In Pets and the City, Dr. Amy shares all the funny, heartbreaking, and life-affirming experiences she’s faced throughout her thirty-year career treating the cats and dogs of New Yorkers from Park Avenue to the projects. Some of her stories are about celebs, like the time she saw a famous singer naked (no, her rash was not the same as her puppy’s). Others are about remarkable animals, like the skilled service dog who, after his exam was finished, left the room and returned with a checkbook in his mouth. Every tale in this rollicking, informative, and fun memoir affirms a key truth about animal, and human, nature: Our pets love us because their hearts are pure; we love them because they’re freaking adorable.

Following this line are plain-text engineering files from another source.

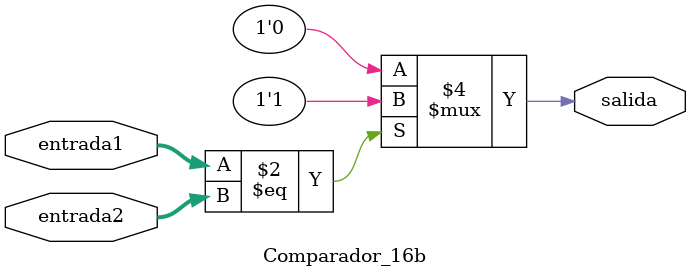
<source format=v>
`timescale 1ns / 1ps


module Comparador_16b(entrada1, entrada2, salida
    );
    
    input [15:0] entrada1, entrada2;
    output reg salida;
    
    always @(entrada1)
        if (entrada1 == entrada2)
            salida <= 1'b1;
        else 
            salida <= 1'b0;
endmodule

</source>
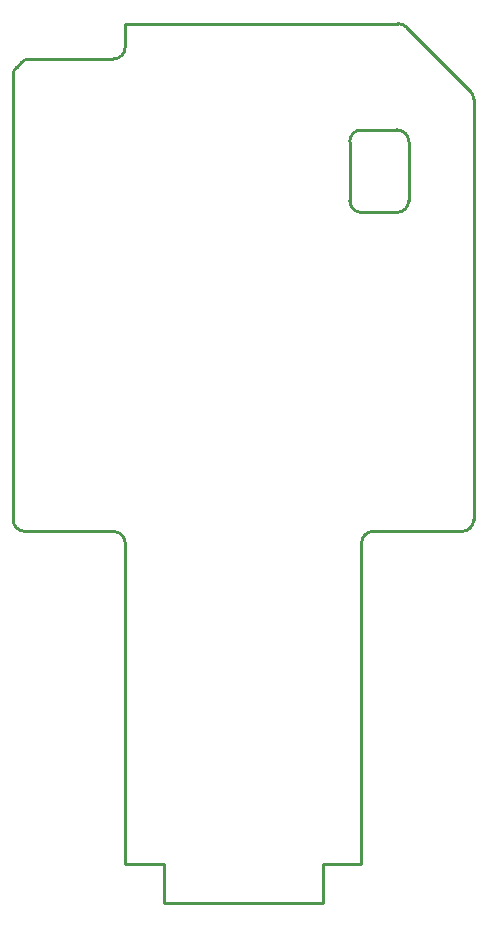
<source format=gbr>
%TF.GenerationSoftware,KiCad,Pcbnew,8.0.8*%
%TF.CreationDate,2025-03-31T21:39:46-04:00*%
%TF.ProjectId,vindriktrning-esp32-s3,76696e64-7269-46b7-9472-6e696e672d65,rev?*%
%TF.SameCoordinates,Original*%
%TF.FileFunction,Profile,NP*%
%FSLAX46Y46*%
G04 Gerber Fmt 4.6, Leading zero omitted, Abs format (unit mm)*
G04 Created by KiCad (PCBNEW 8.0.8) date 2025-03-31 21:39:46*
%MOMM*%
%LPD*%
G01*
G04 APERTURE LIST*
%TA.AperFunction,Profile*%
%ADD10C,0.250000*%
%TD*%
G04 APERTURE END LIST*
D10*
X82825000Y-81664248D02*
G75*
G02*
X83123819Y-80951207I1000500J-152D01*
G01*
X116325000Y-92250048D02*
X116325000Y-87250000D01*
X109025000Y-151750000D02*
X95625000Y-151750000D01*
X115324997Y-86250000D02*
G75*
G02*
X116325000Y-87250000I3J-1000000D01*
G01*
X121532122Y-82957122D02*
G75*
G02*
X121824990Y-83664214I-707122J-707078D01*
G01*
X109025000Y-151750000D02*
X109025000Y-148450000D01*
X113334996Y-120250000D02*
X120825000Y-120250000D01*
X111325000Y-87250048D02*
G75*
G02*
X112315198Y-86249950I1000200J-52D01*
G01*
X112325097Y-93250000D02*
X115325000Y-93250000D01*
X91325000Y-80250000D02*
X84239297Y-80250000D01*
X83123806Y-80951194D02*
X83532026Y-80542975D01*
X112325097Y-93250000D02*
G75*
G02*
X111324956Y-92260340I3J1000200D01*
G01*
X121825000Y-119250048D02*
X121825000Y-83664214D01*
X83824997Y-120250000D02*
G75*
G02*
X82824956Y-119260340I103J1000200D01*
G01*
X116117893Y-77542894D02*
X121532122Y-82957122D01*
X116325000Y-92250048D02*
G75*
G02*
X115325000Y-93250000I-1000000J48D01*
G01*
X84239297Y-80250015D02*
X84239297Y-80250000D01*
X82825000Y-81664248D02*
X82825000Y-119260340D01*
X115324997Y-86250000D02*
X112315198Y-86250000D01*
X92325000Y-148450000D02*
X95625000Y-148450000D01*
X112325000Y-121250148D02*
G75*
G02*
X113334997Y-120249948I1000200J48D01*
G01*
X92325000Y-148450000D02*
X92325000Y-121250000D01*
X92325000Y-79250048D02*
G75*
G02*
X91325000Y-80250000I-1000000J48D01*
G01*
X111325000Y-87250048D02*
X111325000Y-92260340D01*
X83532026Y-80542975D02*
G75*
G02*
X84239297Y-80250057I707274J-707425D01*
G01*
X95625000Y-148450000D02*
X95625000Y-151750000D01*
X121825000Y-119250048D02*
G75*
G02*
X120825000Y-120250000I-1000000J48D01*
G01*
X91324997Y-120250000D02*
G75*
G02*
X92325000Y-121250000I3J-1000000D01*
G01*
X83824997Y-120250000D02*
X91324997Y-120250000D01*
X92325000Y-79250048D02*
X92325000Y-77250000D01*
X112325000Y-121250148D02*
X112325000Y-148450000D01*
X109025000Y-148450000D02*
X112325000Y-148450000D01*
X115410797Y-77250000D02*
G75*
G02*
X116117900Y-77542887I3J-1000000D01*
G01*
X92325000Y-77250000D02*
X115410797Y-77250000D01*
M02*

</source>
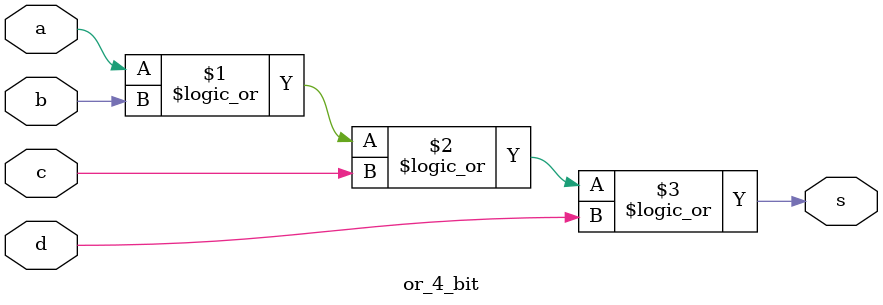
<source format=v>
module or_4_bit (
    input wire a,
    input wire b,
    input wire c,
    input wire d,
    output wire s  
);

assign s = a || b || c || d;


endmodule
</source>
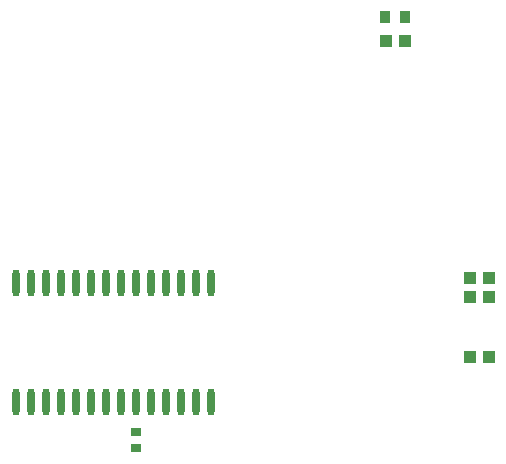
<source format=gtp>
G04 Layer: TopPasteMaskLayer*
G04 EasyEDA v6.5.29, 2023-07-20 18:53:58*
G04 ae0c691ece8d4f248acc8e5a997bb802,5a6b42c53f6a479593ecc07194224c93,10*
G04 Gerber Generator version 0.2*
G04 Scale: 100 percent, Rotated: No, Reflected: No *
G04 Dimensions in millimeters *
G04 leading zeros omitted , absolute positions ,4 integer and 5 decimal *
%FSLAX45Y45*%
%MOMM*%

%ADD10R,1.0000X1.1000*%
%ADD11R,0.9000X0.8000*%
%ADD12R,0.8999X1.0000*%
%ADD13O,0.5999988X2.2999954*%

%LPD*%
D10*
G01*
X5020309Y2692400D03*
G01*
X4860315Y2692400D03*
G01*
X5020309Y3200400D03*
G01*
X4860315Y3200400D03*
G01*
X5020309Y3365500D03*
G01*
X4860315Y3365500D03*
D11*
G01*
X2032000Y1923897D03*
G01*
X2032000Y2063902D03*
D12*
G01*
X4144086Y5575300D03*
G01*
X4314088Y5575300D03*
D10*
G01*
X4149090Y5372100D03*
G01*
X4309084Y5372100D03*
D13*
G01*
X1016000Y2313660D03*
G01*
X1143000Y2313660D03*
G01*
X1270000Y2313660D03*
G01*
X1397000Y2313660D03*
G01*
X1524000Y2313660D03*
G01*
X1651000Y2313660D03*
G01*
X1778000Y2313660D03*
G01*
X1905000Y2313660D03*
G01*
X2032000Y2313660D03*
G01*
X2159000Y2313660D03*
G01*
X2286000Y2313660D03*
G01*
X2413000Y2313660D03*
G01*
X2540000Y2313660D03*
G01*
X2667000Y2313660D03*
G01*
X1016000Y3325164D03*
G01*
X1143000Y3325164D03*
G01*
X1270000Y3325164D03*
G01*
X1397000Y3325164D03*
G01*
X1524000Y3325164D03*
G01*
X1651000Y3325164D03*
G01*
X1778000Y3325164D03*
G01*
X1905000Y3325164D03*
G01*
X2032000Y3325164D03*
G01*
X2159000Y3325164D03*
G01*
X2286000Y3325164D03*
G01*
X2413000Y3325164D03*
G01*
X2540000Y3325164D03*
G01*
X2667000Y3325164D03*
M02*

</source>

On some level, we know that by caring for them, we are the best version of ourselves. In short: Our pets make us better people.
PUBLISHERS WEEKLY
The rich and famous are just as obsessed with their pets as everyone else, according to this charming debut memoir from Attas, a veterinarian whose practice, City Pets, has been making house calls in New York City since 1992. Born in Queens, Attas was hired by an Upper East Side "Vet to the Stars" in 1987, but claims she was fired in a fit of jealousy after VIP client Joan Rivers specifically requested her services. Rivers went on to become a loyal supporter of Attas's private practice, the client roster of which ballooned with celebrities. Chronicling her encounters with notable New Yorkers, Attas portrays them as by turns endearingly vulnerable and incomprehensibly weird: a bighearted but clueless Cher asks for a midnight appointment for a dog with a contagious case of mange that she'd found in Italy and flown all the way back to New York; an eye-contact avoidant Ivana Trump never takes Attas's advice, and instead goes diagnosis shopping when she doesn't like what she hears. Attas also recounts her mirror-opposite experiences with that other class of New Yorkers in need of house calls: the homebound and disabled ("I am pretty sure I was the only health care professional she had any contact with," Attas writes of one such client). This bubbly tell-all has fascinating depths.